So e.g. if you think the cost of 3 extra pointers is significant, then
"stuff" the struct with 3, 6, 9, ... extra pointers and measure the
difference in performance (e.g. measure the time building a real project).

-- Sean Silva

Sean, thanks for reminding this, Alp did commit a class derived from raw_svector_ostream conatining an internal SmallString he called small_string_ostream. The commit was reverted after a day due to a disagreement about the commit approval and apparently abandoned.

http://lists.cs.uiuc.edu/pipermail/llvm-commits/Week-of-Mon-20140623/223393.html

http://lists.cs.uiuc.edu/pipermail/llvm-commits/Week-of-Mon-20140623/223557.html

http://lists.cs.uiuc.edu/pipermail/llvm-commits/Week-of-Mon-20140630/223986.html

The class Alp comitted did solve the possible mismatch between the SmallString and the stream by making the SmallString private to the class. This however did not treat the root problem, the duplication of the information about the buffer between SmallString and the stream.

I can make performance measurements but even if the performance difference is neglible (and looking at all the code paths and conditionals of non-inlined functions at raw_ostream.cpp that’s hard to believe), the current SmallString-raw_svector_ostream is simply wrong.

Personally, after the previous “Alp” discussion I found and fixed several such issues in my out-of-tree code only to make new similar new error earlier this year, which I caught only months after, when Rafael committed the pwrite which reminded me the issue. Due ot the information duplication Rafael commit also had a bug and Mehdi reports similar experience. Back then Alp reported similar problems he found in LLVM code which were hopefully fixed otherwise.

In addition to the information duplication, the design is quite confusing to use

  • Should one use the stream.str() function or the SmallString itself?
  • flush or str?
  • How do you properly clear the combination for reuse (that was my mistake, I forgot to resync after OS.clear())?

It’s safe to say this design pattern is very easy to get wrong one way or another, we got burned by it multiple times and it should be replaced.

Alp suggested a derived class containing its own SmallString.

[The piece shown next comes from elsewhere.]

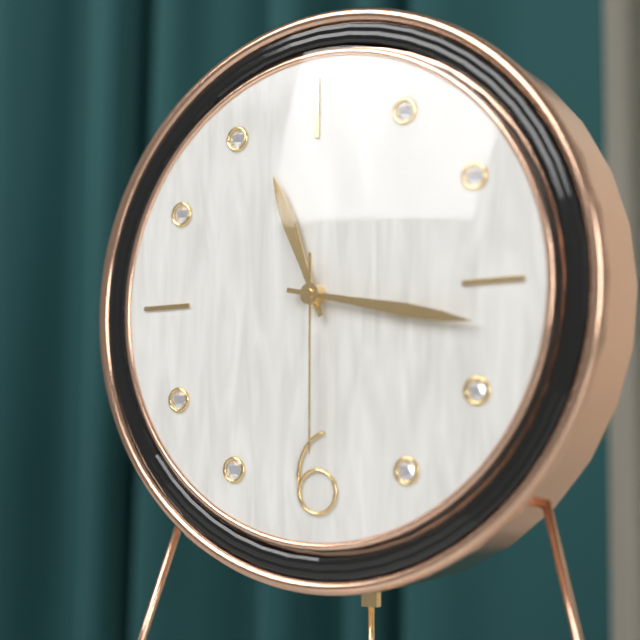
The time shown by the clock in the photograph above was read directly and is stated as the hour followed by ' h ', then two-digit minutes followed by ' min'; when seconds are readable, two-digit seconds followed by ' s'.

That’s a simple and effective approach to avoid the bugs mentioned but does not fix the memory or runtime issues. Small as they may be, why have them at a fundemental data structure?

I was thinking about going further avoiding all duplication with a templated class derived with its own internal buffer storage.

Rafael suggested a more modular approach, a derived adpater class adapter to a simple buffer (or nullptr for fully-dynamic operation) which also won’t duplicate any information the buffer is dumb and has no state.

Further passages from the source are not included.